Wednesday, 28 August 2019

A Letter of Mary / Laurie R. King

4 out of 5 stars
It is 1923. Mary Russell Holmes and her husband, the retired Sherlock Holmes, are enjoying the summer together on their Sussex estate when they are visited by an old friend, Miss Dorothy Ruskin, an archeologist just returned from Palestine. She leaves in their protection an ancient manuscript which seems to hint at the possibility that Mary Magdalene was an apostle--an artifact certain to stir up a storm of biblical proportions in the Christian establishment. When Ruskin is suddenly killed in a tragic accident, Russell and Holmes find themselves on the trail of a fiendishly clever murderer.
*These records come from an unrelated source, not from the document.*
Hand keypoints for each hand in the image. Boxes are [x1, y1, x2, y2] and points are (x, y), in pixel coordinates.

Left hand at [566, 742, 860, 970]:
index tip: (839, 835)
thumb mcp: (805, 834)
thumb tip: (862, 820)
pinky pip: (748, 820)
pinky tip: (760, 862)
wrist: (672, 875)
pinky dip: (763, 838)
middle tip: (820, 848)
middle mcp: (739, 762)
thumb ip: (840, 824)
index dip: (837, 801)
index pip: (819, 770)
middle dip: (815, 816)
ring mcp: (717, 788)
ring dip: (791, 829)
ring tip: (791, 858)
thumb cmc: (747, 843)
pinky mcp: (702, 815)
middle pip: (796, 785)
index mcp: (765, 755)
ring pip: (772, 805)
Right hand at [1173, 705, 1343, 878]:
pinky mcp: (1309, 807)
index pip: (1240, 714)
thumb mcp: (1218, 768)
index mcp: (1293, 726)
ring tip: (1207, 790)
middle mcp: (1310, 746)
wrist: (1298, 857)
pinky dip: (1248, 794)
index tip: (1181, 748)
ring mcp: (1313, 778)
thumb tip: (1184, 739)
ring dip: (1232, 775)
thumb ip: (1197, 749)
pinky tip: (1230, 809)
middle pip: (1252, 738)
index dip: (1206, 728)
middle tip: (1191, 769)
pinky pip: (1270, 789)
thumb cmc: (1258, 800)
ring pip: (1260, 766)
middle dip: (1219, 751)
Brimming with political intrigue, theological arcana, and brilliant Holmesian deductions.


***2019 The Summer of Sherlock*** 

Whatever I may think of the whole Sherlock Holmes/Mary Russell relationship hook that King has used as the basis for this series, she is a masterful writer of the mystery genre in my opinion. I am perhaps biased, as I thoroughly enjoyed my time as a university student and studied three courses in Ancient Greek as well as a fair bit of Classical history (mostly influenced by H. Rider Haggard’s She: A History of Adventure, I confess) and during that period I was severely tempted by Biblical historicity and documents such as the Dead Sea Scrolls--I can envision myself being just as immersed in theological studies as Mary Russell.

Since reading the first two Theodora Goss novels (The Strange Case of the Alchemist's Daughter and European Travel for the Monstrous Gentlewoman), I am also developing an affection for cross-pollination between fictional works and King provides that in several examples. I was amused when Mary returned from a research day in Oxford, mentioning that she had met a man named Tolkien who was involved in runes, mythology and linguistics.

But the pièce de résistance was an encounter by Mary during an “undercover” adventure with Lord Peter Wimsey! He is never directly identified, but she does call him Pete and his behaviour is unmistakable. She has just been diverted from the buffet by the presence of two women who will unwittingly unmask her and has wandered back to a music room to contemplate her options. There she discovers Wimsey improvising “a three-way hybrid of Schubert’s “March Militaire” performed as a Goldberg Variation by Bach with Scott Joplin occasionally elbowing in,” based on Yes, We Have No Bananas. Mary enjoys watching him, “witnessing one of nature’s rare creatures in its own habitat.”
He screwed his monocle into place with a gesture of buckling on armour, then glided smoothly out into the crowd. I watched with amusement as he greeted his hostess, kissed the fingers of a matched brace of dowagers, shook various hands, greeted the colonel and said something that made him laugh, scooped up three glasses of champagne from a passing tray, and finally, with the ease of a champion sheepdog, cut out his two victims from the flock. Within four minutes from leaving my side, he was strolling down the terrace stones, one fluttering female on each arm, and I stepped out to take a plate. Rule, Britannia, with an aristocracy like that.


King, to my way of thinking, has perfectly nailed the spirit of Dorothy Sayers in this vignette. It made me ridiculously happy. It’s the sheepdog reference that cinched it for me--that is Sayers to the nth degree.

My Summer of Sherlock is drawing to a close, but I am sure that I will continue reading this series for some time to come.